California led three other states in filing a lawsuit Monday against the Trump Administration over its decision to end the DACA program that protected 800,000 immigrants brought to America as children.
Minnesota, Maryland and Maine joined California in the lawsuit seeking to save the Deferred Action for Childhood Arrivals program. The suit was field in U.S. District Court for the Northern District of California.
“The DACA initiative has allowed more than 800,000 Dreamers, children brought to this country without documentation, to come out of the shadows and become successful and productive Americans. One-in-four of those DACA Dreamers know California as home,” said California Atty. Gen. Xavier Becerra.

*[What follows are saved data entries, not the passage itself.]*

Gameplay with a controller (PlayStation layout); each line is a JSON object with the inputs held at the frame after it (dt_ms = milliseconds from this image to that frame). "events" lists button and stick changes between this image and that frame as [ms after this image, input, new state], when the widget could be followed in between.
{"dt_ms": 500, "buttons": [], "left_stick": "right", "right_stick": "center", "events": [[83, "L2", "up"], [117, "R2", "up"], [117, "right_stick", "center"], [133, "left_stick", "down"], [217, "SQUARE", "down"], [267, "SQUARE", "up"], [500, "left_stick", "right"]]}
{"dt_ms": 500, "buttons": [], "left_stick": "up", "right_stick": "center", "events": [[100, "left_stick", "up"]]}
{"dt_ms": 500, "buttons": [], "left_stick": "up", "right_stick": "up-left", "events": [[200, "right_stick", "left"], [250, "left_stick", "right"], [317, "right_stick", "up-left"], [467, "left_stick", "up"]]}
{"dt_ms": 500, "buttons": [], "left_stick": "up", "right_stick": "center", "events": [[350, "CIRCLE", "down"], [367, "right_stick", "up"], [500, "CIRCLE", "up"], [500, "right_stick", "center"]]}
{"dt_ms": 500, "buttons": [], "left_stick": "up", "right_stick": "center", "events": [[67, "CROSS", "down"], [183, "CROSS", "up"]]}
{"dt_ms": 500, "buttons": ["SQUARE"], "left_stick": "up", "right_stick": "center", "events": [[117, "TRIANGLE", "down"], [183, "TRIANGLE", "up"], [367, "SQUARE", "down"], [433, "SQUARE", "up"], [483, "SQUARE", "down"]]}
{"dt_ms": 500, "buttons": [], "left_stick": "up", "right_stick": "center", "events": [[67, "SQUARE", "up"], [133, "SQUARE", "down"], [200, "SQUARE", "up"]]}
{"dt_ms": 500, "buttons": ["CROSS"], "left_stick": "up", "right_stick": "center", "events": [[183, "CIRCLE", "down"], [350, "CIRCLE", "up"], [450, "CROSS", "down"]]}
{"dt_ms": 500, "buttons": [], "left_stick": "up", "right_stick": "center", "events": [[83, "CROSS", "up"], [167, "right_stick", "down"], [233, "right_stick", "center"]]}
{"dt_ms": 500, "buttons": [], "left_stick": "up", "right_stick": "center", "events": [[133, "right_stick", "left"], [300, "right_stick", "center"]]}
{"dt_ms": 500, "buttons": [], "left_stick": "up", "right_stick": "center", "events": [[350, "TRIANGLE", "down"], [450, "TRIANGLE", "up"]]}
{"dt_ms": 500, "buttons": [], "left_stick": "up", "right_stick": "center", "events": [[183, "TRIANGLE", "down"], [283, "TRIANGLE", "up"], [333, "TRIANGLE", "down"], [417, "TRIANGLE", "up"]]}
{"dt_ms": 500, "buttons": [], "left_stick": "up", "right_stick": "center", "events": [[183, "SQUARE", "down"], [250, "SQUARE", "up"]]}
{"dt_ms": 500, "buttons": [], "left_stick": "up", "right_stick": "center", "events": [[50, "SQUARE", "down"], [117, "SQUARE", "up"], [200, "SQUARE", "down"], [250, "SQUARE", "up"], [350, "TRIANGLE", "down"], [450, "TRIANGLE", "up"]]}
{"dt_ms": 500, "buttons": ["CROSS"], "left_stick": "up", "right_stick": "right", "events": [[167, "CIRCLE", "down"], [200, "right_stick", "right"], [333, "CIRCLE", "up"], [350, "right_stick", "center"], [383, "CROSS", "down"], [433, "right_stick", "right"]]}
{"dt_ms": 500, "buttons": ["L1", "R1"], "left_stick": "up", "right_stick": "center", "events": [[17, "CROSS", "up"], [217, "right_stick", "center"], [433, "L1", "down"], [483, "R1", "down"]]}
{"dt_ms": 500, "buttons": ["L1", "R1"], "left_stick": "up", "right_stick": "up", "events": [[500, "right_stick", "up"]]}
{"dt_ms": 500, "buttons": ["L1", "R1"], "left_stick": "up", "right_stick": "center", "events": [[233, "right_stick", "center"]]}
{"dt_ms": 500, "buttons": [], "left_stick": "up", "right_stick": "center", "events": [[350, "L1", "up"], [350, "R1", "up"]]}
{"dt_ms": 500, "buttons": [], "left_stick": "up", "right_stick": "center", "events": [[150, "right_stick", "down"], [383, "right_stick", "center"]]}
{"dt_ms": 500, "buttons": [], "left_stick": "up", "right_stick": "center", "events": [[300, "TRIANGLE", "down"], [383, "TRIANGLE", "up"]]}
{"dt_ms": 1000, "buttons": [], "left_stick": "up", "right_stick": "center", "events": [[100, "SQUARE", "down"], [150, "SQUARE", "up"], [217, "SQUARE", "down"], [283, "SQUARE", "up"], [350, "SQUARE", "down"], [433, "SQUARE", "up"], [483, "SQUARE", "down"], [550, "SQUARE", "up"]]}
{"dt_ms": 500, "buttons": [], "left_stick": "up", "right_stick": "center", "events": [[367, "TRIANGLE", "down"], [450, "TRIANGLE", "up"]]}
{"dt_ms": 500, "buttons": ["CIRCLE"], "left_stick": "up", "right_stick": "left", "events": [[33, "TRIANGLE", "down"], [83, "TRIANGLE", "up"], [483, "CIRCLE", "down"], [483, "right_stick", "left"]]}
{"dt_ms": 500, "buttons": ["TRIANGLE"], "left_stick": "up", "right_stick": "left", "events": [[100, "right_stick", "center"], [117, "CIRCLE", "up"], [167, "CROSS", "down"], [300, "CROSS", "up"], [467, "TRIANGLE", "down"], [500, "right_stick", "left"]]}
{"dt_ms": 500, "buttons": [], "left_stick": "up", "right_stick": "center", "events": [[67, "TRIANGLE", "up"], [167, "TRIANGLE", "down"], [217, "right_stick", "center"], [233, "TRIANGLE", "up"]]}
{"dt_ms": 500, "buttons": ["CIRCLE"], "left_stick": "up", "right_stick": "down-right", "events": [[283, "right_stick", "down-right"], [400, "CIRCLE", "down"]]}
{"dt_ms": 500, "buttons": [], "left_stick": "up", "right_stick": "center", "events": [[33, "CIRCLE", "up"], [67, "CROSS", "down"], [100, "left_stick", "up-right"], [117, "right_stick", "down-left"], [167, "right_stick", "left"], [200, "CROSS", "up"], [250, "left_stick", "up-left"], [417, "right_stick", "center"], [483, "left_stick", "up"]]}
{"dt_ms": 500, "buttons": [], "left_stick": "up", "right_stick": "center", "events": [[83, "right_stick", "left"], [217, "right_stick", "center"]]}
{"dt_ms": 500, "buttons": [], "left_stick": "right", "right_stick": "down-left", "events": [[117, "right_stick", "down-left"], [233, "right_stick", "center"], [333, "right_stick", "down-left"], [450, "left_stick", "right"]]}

“We will not permit Donald Trump to destroy the lives of young immigrants who make California and our country stronger,” he added. “The court of public opinion has already spoken: the vast majority of Americans agree Dreamers should be here to stay; so now it’s time to fight in every way we can — and on multiple fronts — in the court of law.”
The lawsuit argues that Trump’s decision violates the Constitution and federal laws in three major way:
- Ending the program means that the federal government could renege on the promise it made to Dreamers and their employers that information they gave to the government for their participation in the program will not be used to deport them or prosecute their employers.
- The federal Regulatory Flexibility Act requires the government to analyze the effects of a proposed change on small businesses, many of which are owned by, or employ, Dreamers, and to take comments on the proposed change.
- The termination of DACA directly affects the rights of almost 800,000 people and indirectly affects millions more, as well as small and large businesses, non-profits, and the towns, cities and states that these individuals call home. The federal Administrative Procedure Act requires such a change to be made for sound reasons, and for the public to be able to make formal comments on it before it’s made into law.
A separate group of 15 states, led by New York and Washington, filed suit against the DACA decision last week.
In July, Attorney General Becerra led 20 attorneys general in sending a letter to President Trump urging him to maintain and defend DACA.